● **ABOUT THIS EXERCISE**
Print the lines of text from every item below exactly as they appear, leaving out the pictures.

────────────────────────────────────────

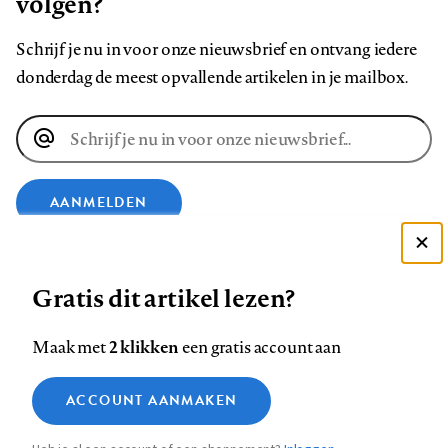
volgen?
Schrijf je nu in voor onze nieuwsbrief en ontvang iedere
donderdag de meest opvallende artikelen in je mailbox.
E-
mailadres
AANMELDEN
Deze site gebruikt cookies
VOLG ONS OP
Gratis dit artikel lezen?
Zie onze cookie policy
ACCEPTEER AANBEVOLEN INSTELLINGEN
Volg
Volg
Volg
Volg
Volg
Volg
2 klikken
Maak met
een gratis account aan
ons
ons
ons
ons
ons
ons
Functionele cookies
op
op
op
op
op
op
Contact
Colofon
Disclaimer
Privacy
About us
ACCOUNT AANMAKEN
Medische vragen verdienen
Sluiten
Footer
Analytische cookies
Facebook
LinkedIn
Bluesky
Instagram
YouTube
Pinterest
betrouwbare antwoorden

────────────────────────────────────────

● **FINAL ANSWER**
volgen?
Schrijf je nu in voor onze nieuwsbrief en ontvang iedere
donderdag de meest opvallende artikelen in je mailbox.
E-
mailadres
AANMELDEN
Deze site gebruikt cookies
VOLG ONS OP
Gratis dit artikel lezen?
Zie onze cookie policy
ACCEPTEER AANBEVOLEN INSTELLINGEN
Volg
Volg
Volg
Volg
Volg
Volg
2 klikken
Maak met
een gratis account aan
ons
ons
ons
ons
ons
ons
Functionele cookies
op
op
op
op
op
op
Contact
Colofon
Disclaimer
Privacy
About us
ACCOUNT AANMAKEN
Medische vragen verdienen
Sluiten
Footer
Analytische cookies
Facebook
LinkedIn
Bluesky
Instagram
YouTube
Pinterest
betrouwbare antwoorden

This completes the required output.